▸ **Data supplied**:

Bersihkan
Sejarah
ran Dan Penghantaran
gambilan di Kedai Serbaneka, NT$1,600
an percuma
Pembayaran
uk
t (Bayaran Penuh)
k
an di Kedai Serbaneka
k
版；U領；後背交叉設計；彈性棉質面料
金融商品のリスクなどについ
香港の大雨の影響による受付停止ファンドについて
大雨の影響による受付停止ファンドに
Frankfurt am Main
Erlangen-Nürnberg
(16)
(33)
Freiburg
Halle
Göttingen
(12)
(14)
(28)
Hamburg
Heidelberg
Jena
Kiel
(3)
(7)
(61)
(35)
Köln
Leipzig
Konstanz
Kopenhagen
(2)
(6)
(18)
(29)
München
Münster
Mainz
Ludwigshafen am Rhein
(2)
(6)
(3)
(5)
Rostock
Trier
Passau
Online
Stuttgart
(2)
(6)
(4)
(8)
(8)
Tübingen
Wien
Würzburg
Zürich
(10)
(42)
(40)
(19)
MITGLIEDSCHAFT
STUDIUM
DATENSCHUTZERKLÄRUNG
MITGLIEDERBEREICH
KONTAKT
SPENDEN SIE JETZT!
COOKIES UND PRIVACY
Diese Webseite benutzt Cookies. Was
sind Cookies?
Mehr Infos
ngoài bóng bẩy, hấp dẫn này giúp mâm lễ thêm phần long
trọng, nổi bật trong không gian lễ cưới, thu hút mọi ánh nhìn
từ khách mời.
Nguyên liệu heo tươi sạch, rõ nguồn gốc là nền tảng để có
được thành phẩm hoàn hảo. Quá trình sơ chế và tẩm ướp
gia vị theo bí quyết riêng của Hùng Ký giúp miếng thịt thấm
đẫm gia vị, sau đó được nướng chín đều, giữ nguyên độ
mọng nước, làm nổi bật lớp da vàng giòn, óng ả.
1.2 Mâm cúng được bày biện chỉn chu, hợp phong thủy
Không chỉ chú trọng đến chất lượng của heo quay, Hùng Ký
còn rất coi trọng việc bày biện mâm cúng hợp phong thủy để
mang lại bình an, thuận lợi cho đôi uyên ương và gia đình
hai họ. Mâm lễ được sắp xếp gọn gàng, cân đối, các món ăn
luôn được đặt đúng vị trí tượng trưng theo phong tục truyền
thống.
* * *
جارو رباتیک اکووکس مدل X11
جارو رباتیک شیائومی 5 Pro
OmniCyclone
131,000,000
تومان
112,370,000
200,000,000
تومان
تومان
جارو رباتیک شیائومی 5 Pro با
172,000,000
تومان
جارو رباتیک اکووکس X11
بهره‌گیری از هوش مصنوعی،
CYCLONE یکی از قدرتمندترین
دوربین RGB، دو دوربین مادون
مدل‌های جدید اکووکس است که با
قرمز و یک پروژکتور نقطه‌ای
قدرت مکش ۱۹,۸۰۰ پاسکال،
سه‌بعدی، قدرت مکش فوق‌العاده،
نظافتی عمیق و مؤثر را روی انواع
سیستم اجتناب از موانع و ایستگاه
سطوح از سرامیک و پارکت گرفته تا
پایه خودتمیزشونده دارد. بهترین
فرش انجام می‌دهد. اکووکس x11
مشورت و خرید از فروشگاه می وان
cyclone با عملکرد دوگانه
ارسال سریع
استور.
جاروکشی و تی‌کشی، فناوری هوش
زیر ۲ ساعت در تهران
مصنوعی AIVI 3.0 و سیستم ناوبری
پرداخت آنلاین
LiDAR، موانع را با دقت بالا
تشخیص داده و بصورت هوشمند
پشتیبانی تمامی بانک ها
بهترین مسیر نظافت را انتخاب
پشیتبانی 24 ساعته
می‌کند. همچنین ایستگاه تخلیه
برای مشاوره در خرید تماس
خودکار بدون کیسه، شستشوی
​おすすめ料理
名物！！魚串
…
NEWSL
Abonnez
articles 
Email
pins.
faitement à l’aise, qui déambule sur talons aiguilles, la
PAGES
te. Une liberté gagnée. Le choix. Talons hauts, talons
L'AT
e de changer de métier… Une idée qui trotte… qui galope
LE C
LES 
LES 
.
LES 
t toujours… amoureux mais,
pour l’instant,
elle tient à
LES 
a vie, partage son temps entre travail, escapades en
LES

▸ **Your assignment**: Lines of the listing above that include the string "شیائومی" should each be copied.

▸ **Exercise answer**:
جارو رباتیک شیائومی 5 Pro
جارو رباتیک شیائومی 5 Pro با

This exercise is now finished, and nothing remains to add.